CAD-AI Evaluation & Prompt Engineering Standards

Evaluation metrics and standards for CAD-AI systems in Tau.

🎯 Benchmark Metrics (MVP)

CategoryMetricTarget
GeometryKernel success rate≥ 99% successful boolean/tessellation
GeometryManifold solidShapeMesh.triangles.length > 0 & Euler check
Intent matchParametric robustness≥ 90% of params can be ±5% without failure
Intent matchVisual similarity (SSIM/CLIP)≥ 0.85 vs reference render
Code qualityClone ratio≤ 15% duplicate lines
Code qualityRMS layer order100% (static rule-checker)
EfficiencyPrompt tokens/turn (p95)≤ 2,000

Note: "Kernel success" is measured by running the generated JS under Replicad/OpenCascade headless; failures throw.
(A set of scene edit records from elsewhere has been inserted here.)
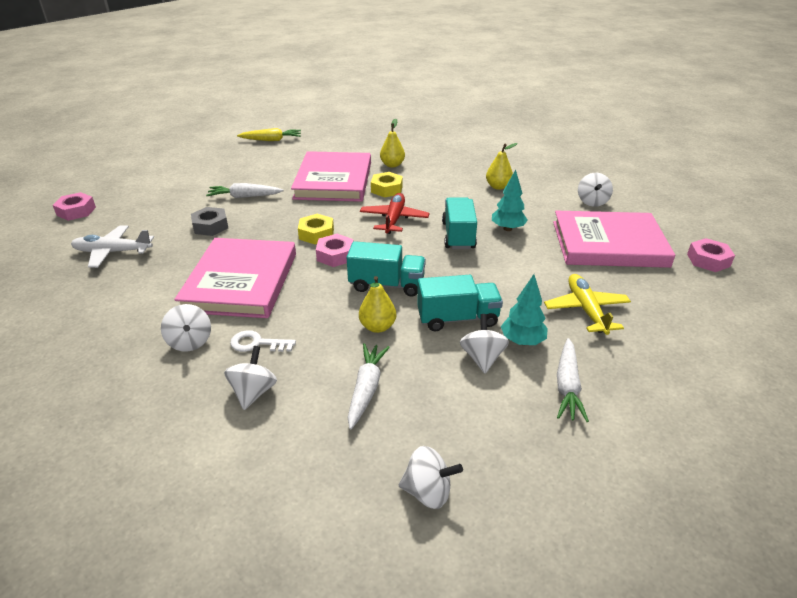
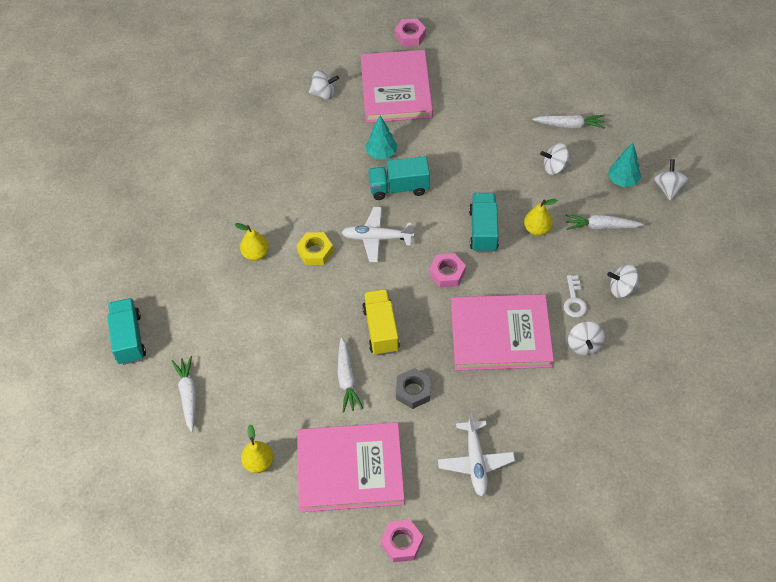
camera: 95 degrees left, 20 degrees up
(190, 342) = (584, 345): white spinning top -> white spinning top turned 120 degrees clockwise
(271, 140) = (188, 395): yellow carrot -> white carrot
(286, 215) = (381, 329): none -> yellow truck
(316, 234) = (413, 295): yellow nut -> none
(333, 180) = (300, 303): pink book -> pink book (350, 469)
(394, 219) = (377, 238): red plane -> white plane
(457, 318) = (516, 183): turquoise truck -> turquoise truck (129, 338)
(498, 187) = (300, 161): yellow pear -> yellow pear (259, 462)
(522, 341) = (532, 146): turquoise tree -> turquoise tree (622, 180)
(586, 310) = (489, 110): yellow plane -> none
🔄 Replicad API → LLM Format

Processing Pipeline

  1. Start from gen/api/replicad/replicad-clean-with-jsdoc.d.ts
  2. Strip compiler-only noise with regex:
    /^.*\b(gp_|TopoDS_|BRep|Adaptor3d_|Handle_|Bnd_).*$/gm
  3. Remove generics, private|protected, overload duplicates (keep max-arity)
  4. Save each top-level export with its JSDoc into JSON chunks:
    {
      "id": "drawRoundedRectangle",
      "signature": "export declare function drawRoundedRectangle(width: number, height: number, r?: number | { rx?: number; ry?: number; }): Drawing;",
      "jsDoc": "Creates the Drawing of a rectangle with rounded corners…"
    }
  5. Persist array to gen/api/replicad/replicad-chunks.json (≈ 900 objects)

🗃️ Vector Store (RAG)

Database Setup

  • Database: PostgreSQL 15 + pgvector extension
    CREATE EXTENSION IF NOT EXISTS vector;

Schema

CREATE TABLE replicad_chunks (
  id text PRIMARY KEY,
  signature text,
  jsdoc text,
  embedding vector(1536)
);

Usage

  • CLI build script (scripts/build-replicad-chunks.ts) inserts with INSERT … ON CONFLICT
  • Runtime retrieval:
    const top = await db
      .select()
      .from('replicad_chunks')
      .orderBy(sql`embedding <-> $1`, [queryEmbedding])
      .limit(8);

🧠 Prompt-side Memory Strategy

  • Vector memory: Store (summary, embedding) for every completed assistant/cad message
  • Sliding window: Keep last 4 messages verbatim
  • Image captions: Base64 never sent; use CLIP caption + embedding
  • Tool call summaries: 1-sentence description replaces raw JSON

📦 Package Setup

pnpm install pg pgvector           # DB client + vector helpers

The server must enable the pgvector extension once per database.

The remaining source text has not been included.